Cybersecurity pro: TikTok may be fun, but you should consider removing it

The U.S. is inching closer and closer to a nationwide ban on TikTok. Those short, shareable videos make it the largest social app out there. Get this: 150 million Americans use TikTok, including about two-thirds of teens.

What’s the big deal? TikTok is a national security threat. The Chinese-owned social media platform’s parent company ByteDance is based in Beijing and is required by Chinese law to give the government access to collected data. (By the way, if you'd like to stay updated on tech topics the easy way, join over 400,000 people who get my free daily newsletter and sign up here.)

TikTok collects data that includes search and browsing history, facial ID, voice prints, texts, location, and photos. Here’s a wrinkle: You can watch the videos without creating an account. Is that safe to do? The answer below will shock you.

Talk to your kids

It's not up for debate: TikTok gathers all sorts of user data. It also is built from the ground up to be addictive, making it so easy to share quick videos catered to the interests of each user.

Then there are the viral "challenges" that can lead to injury or death – ever heard of the choking or blackout challenge? It’s terrifying.

All these things are dangerous enough, and young people are especially vulnerable. As a parent, you can have controls to restrict your kids from visiting certain websites or downloading certain apps. That’s all well and good, but it’s not enough.

The Wall Street Journal reports that children with TikTok accounts are sending screen recordings of videos to their friends who can’t access the app themselves. Kids are filling their phones with these video clips to the point where they can’t even update them.

TikTok videos are popular enough to be found on virtually every social media and video hosting platform, including Instagram, Twitter, Facebook, and YouTube.
TikTok videos are popular enough to be found on virtually every social media and video hosting platform, including Instagram, Twitter, Facebook, and YouTube.

Are you safe simply watching the videos?

You don’t need a TikTok account to watch the content. People with accounts can simply send you links. You still share some information with TikTok, such as in your browser, when you watch it elsewhere. According to Caitlin Fennessy, vice president and chief knowledge officer at the International Association of Privacy Professionals, your browser type, phone information, and IP address are up for grabs.

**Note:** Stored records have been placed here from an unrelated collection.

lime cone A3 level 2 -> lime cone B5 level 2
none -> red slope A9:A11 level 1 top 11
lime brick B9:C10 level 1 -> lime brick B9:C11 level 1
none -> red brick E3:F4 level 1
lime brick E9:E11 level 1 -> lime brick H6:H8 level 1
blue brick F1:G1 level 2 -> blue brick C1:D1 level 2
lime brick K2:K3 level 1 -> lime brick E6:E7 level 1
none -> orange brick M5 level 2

TikTok videos are popular enough to be found on virtually every social media and video hosting platform, including Instagram, Twitter, Facebook, and YouTube. This is where it gets tricky.

Someone can upload a video to another platform that isn’t connected to TikTok. It’s just a clip that exists on their Facebook profile. You’ll be able to interact with it as a Facebook user but not use the TikTok functions ordinarily present in a video.

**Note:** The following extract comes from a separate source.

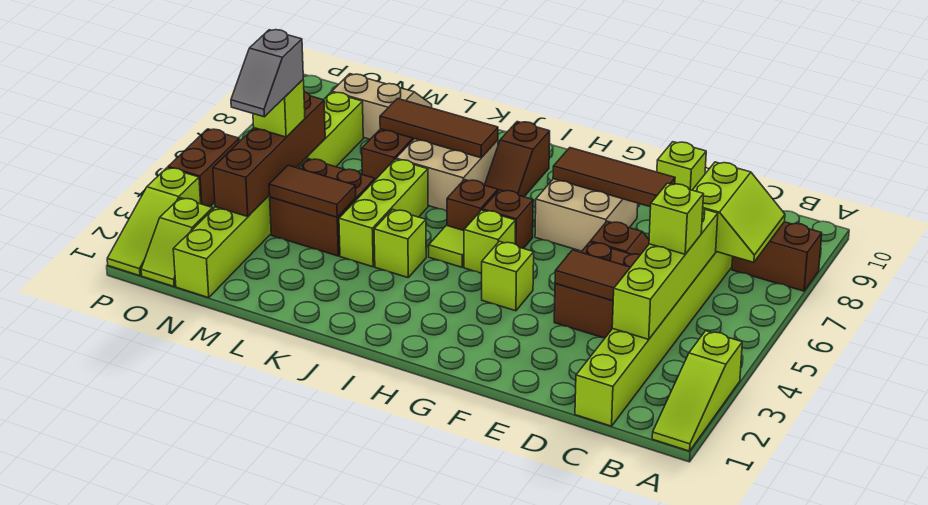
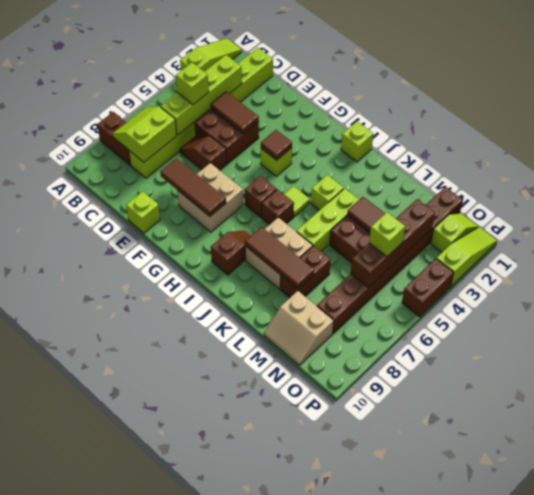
none -> brown tile G4 level 2
lime brick H5 level 1 -> lime brick I1 level 1
lime brick N1:N8 level 1 -> brown brick N1:N8 level 1
grey slope N4:N5 level 4 top 5 -> none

A video could be uploaded to another platform and linked to the original source at TikTok. You’ll see some indication of that, and if you click the video, you’ll be taken to TikTok. In this case, some of your information will likely be collected.

Beyond the danger of the app itself, the platform is a hotbed of scams. Here’s how some grieving families lost something more irreplaceable than money.

Is anyone safe?

Let’s say you don’t have the TikTok app installed or click on links to watch the videos. You’re all good, right? That’s where pixels come in.

Big Tech companies like Meta, Microsoft, and Google use bite-sized pieces of code called pixels to track users. TikTok is no exception, with pixels installed across retail, e-commerce, travel, tech, and government sites. Data such as your IP address, shopping cart contents, and searches are collected when you visit these sites.

Speaking to Consumer Reports, a TikTok spokesperson admitted that the company receives data from people who don’t have a TikTok account and uses it for “aggregated reports that they send to advertisers about their websites.”

There’s really no way to know which websites are using pixels. This is another reason to be careful with any information you share and what links and ads you click.

Get your personal info off the web. Start with this list of people-search sites.

What can you do about it?

You can’t completely control what pops up when browsing the web or social media – but you can control your clicks. Don’t open anything suspicious or tempting with some crazy headline.

The 10 seconds of silliness is not worth the risk of giving up your data.

If you or a loved one has TikTok installed, remove it now. It’s never too late! Here’s how:

Remove TikTok from your iPhone

• Touch and hold the TikTok app.

• Tap Remove App.

• Tap Delete App, then tap Delete to confirm.

Remove TikTok from your Android phone

• Open the Google Play app.

• At the top right, tap the Profile icon.

• Tap Manage apps & devices and then Manage.

• Tap the TikTok app.

• Tap Uninstall.

Some tracking info can stay on your phone even after you delete it.

One more important step

To completely remove TikTok, go nuclear. Your best bet is to do a complete factory reset on your phone. Here’s how to do that. Pro tip: Back up your data first!

Tech with ties to China: What to avoid

More than just TikTok

ByteDance operates at least two other widely downloaded programs.

CapCut is popular video editing software, and Lark is a team collaboration app. Both spy and report back to ByteDance, which then turns over data to the Communist Chinese. It’s not just TikTok. If you ask me, every ByteDance product should be banned in America.